Someone here said the same https://github.com/microsoft/DeepSpeed/issues/1574

stas00 commented 3 years ago

I'd be happy to debug this with you, but let's first switch to the current example, which is https://github.com/huggingface/transformers/blob/master/examples/pytorch/translation/run_translation.py - it should be mostly the same with some args renamed - see the README.md for details https://github.com/huggingface/transformers/tree/master/examples/pytorch/translation

e.g. my staple cmd that I use is:

export BS=16; rm -r output_dir; PYTHONPATH=src USE_TF=0 deepspeed --num_gpus=2 examples/pytorch/translation/run_translation.py --model_name_or_path t5-small --output_dir output_dir --adam_eps 1e-06 --evaluation_strategy=steps --do_train --do_eval --label_smoothing 0.1 --learning_rate 3e-5 --logging_first_step --logging_steps 500 --max_source_length 128 --max_target_length 128 --num_train_epochs 1 --overwrite_output_dir --per_device_train_batch_size $BS --per_device_eval_batch_size $BS --predict_with_generate --sortish_sampler --source_lang en --target_lang ro --dataset_name wmt16 --dataset_config "ro-en" --source_prefix "translate English to Romanian: " --val_max_target_length 128 --warmup_steps 50 --max_train_samples 500 --max_eval_samples 50 --deepspeed tests/deepspeed/ds_config_zero3.json  --fp16

Additionally, please open a new Issue since this discussion is now taking over this already closed issue, so let's give it a dedicated space.
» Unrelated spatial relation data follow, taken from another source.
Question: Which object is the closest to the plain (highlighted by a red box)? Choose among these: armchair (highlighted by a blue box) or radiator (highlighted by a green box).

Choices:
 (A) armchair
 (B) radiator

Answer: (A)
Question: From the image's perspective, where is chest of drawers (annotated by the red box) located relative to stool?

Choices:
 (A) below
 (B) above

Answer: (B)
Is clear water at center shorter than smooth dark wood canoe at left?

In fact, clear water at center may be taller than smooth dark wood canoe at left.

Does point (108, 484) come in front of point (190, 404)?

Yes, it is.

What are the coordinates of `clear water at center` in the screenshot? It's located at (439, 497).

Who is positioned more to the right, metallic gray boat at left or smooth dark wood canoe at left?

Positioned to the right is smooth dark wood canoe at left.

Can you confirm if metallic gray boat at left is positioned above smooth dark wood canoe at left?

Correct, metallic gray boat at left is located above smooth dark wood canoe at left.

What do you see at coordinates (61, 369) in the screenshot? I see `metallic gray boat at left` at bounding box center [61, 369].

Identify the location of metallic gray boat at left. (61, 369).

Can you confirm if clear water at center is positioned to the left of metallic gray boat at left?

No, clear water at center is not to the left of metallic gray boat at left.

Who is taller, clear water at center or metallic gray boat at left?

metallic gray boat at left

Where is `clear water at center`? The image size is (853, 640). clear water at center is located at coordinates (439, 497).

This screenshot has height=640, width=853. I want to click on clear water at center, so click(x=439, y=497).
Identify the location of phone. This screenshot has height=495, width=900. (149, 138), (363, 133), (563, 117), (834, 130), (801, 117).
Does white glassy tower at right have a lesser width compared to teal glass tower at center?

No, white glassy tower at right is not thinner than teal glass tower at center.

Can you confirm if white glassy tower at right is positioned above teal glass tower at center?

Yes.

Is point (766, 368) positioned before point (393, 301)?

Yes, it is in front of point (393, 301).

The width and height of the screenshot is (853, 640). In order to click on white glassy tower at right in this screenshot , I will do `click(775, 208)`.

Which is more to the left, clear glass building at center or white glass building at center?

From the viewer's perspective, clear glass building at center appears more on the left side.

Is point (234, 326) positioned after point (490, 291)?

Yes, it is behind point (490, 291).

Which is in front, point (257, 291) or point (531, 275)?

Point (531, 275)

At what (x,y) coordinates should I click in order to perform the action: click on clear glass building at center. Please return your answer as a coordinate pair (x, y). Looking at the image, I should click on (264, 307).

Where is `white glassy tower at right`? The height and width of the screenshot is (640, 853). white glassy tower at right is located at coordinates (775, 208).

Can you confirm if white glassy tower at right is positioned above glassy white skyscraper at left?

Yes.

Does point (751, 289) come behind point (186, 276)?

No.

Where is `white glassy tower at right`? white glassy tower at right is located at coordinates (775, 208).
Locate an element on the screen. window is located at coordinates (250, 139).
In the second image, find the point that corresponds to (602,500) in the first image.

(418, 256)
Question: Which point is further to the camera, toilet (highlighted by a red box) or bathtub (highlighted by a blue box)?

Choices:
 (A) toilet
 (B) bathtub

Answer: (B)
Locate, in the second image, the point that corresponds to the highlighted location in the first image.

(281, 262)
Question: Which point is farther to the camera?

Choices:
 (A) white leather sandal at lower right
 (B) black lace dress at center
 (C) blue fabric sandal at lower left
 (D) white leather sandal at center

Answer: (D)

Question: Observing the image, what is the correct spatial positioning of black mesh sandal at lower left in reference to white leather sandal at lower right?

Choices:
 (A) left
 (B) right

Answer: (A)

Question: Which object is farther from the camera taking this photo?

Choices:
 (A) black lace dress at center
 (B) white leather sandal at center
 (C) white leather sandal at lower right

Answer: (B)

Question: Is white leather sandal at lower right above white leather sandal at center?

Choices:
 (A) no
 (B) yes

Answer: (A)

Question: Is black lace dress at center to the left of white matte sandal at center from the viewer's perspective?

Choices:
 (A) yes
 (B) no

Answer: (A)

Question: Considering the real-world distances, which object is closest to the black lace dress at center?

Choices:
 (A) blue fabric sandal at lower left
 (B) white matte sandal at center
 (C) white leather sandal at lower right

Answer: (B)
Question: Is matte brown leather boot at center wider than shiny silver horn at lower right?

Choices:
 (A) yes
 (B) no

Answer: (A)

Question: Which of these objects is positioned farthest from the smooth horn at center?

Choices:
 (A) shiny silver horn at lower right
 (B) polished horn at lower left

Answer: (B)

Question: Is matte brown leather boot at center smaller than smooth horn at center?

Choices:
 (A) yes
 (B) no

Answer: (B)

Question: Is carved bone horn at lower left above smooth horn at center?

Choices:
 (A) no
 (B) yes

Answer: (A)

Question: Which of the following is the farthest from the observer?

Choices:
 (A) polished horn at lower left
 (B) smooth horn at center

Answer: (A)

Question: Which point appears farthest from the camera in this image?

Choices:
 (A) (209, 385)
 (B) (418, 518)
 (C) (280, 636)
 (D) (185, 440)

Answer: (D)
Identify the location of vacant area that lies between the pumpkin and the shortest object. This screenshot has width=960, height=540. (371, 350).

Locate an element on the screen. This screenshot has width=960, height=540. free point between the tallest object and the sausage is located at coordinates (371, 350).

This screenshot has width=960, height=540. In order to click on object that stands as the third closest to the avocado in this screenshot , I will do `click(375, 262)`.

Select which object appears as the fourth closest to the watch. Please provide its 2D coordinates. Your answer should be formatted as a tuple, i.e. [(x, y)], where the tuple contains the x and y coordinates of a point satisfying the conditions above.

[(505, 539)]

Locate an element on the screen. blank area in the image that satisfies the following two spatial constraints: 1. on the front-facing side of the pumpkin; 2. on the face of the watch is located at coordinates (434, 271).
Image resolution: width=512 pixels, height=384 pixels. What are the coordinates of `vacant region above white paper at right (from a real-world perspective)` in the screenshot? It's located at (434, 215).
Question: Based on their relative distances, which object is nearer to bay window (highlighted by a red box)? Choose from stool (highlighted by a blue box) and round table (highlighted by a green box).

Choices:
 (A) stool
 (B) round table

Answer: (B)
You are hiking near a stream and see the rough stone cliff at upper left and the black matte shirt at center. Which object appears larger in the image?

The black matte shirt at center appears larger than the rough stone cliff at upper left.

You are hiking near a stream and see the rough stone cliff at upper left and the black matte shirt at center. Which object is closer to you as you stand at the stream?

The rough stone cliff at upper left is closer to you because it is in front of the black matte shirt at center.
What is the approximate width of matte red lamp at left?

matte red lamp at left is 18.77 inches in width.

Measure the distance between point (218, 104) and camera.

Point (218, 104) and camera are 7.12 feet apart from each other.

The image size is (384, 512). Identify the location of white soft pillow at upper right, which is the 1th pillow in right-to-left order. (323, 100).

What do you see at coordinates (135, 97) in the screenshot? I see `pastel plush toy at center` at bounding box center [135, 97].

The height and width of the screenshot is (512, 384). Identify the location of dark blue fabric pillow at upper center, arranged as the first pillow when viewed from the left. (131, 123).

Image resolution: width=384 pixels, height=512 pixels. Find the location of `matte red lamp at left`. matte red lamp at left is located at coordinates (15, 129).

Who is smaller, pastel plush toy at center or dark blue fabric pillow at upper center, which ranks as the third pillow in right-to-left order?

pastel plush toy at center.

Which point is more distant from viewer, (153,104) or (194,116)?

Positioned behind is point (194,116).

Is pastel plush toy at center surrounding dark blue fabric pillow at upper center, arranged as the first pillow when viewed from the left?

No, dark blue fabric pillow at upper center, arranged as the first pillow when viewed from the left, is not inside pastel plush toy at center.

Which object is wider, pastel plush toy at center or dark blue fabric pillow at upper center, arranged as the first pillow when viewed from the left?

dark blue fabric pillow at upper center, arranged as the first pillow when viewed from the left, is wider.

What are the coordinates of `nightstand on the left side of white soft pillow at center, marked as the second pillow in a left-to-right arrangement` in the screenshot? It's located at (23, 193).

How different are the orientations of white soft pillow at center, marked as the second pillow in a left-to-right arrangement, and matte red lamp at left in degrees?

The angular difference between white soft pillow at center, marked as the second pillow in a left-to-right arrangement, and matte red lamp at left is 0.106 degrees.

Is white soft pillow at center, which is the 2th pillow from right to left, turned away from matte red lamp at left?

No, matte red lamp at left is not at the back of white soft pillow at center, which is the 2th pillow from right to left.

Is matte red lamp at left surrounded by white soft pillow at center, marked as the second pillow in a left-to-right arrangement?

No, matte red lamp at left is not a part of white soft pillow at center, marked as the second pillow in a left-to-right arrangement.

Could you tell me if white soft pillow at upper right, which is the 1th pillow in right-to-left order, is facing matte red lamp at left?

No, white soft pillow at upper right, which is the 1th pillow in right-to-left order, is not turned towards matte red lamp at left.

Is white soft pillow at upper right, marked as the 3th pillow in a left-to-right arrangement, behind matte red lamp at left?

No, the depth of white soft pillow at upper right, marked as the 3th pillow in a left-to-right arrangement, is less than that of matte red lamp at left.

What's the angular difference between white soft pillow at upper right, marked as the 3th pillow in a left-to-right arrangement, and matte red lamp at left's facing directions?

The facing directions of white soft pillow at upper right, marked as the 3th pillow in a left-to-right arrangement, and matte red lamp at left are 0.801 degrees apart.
Just don't forget to tag me in the new Issue.

sanxchep commented 2 years ago

Update on my end: with DeepSpeed 0.3.10 it did run successfully through the night on a full job, successfully training and generating the predictions. Amazing work @stas00 et al.

how did you infer bro? got something ?

NiushanDong commented 1 year ago

Could you please tell me where can I find the ds_config.json and finetune_trainer.py? Thank you!

stas00 commented 1 year ago

The examples have been renamed and re-organized since the time of this thread, you can find them all here: https://github.com/huggingface/transformers/tree/main/examples/pytorch

e.g. the translation is now at examples/pytorch/translation/run_translation.py

For deepspeed please see: https://huggingface.co/transformers/master/main_classes/deepspeed.html#deepspeed-trainer-integration

alexey2baranov commented 1 year ago

@stas00 sorry for such question do I understand correctly that every trani example executed 5 seconds? If yes, how many time approx you think tooks training T5-11B from the scratch on such hw?

stas00 commented 1 year ago

multiply iteration time by how many batches you plan to feed the model and you will get the total time needed to train any model - as I wasn't part of the t5 training I don't know what their numbers were.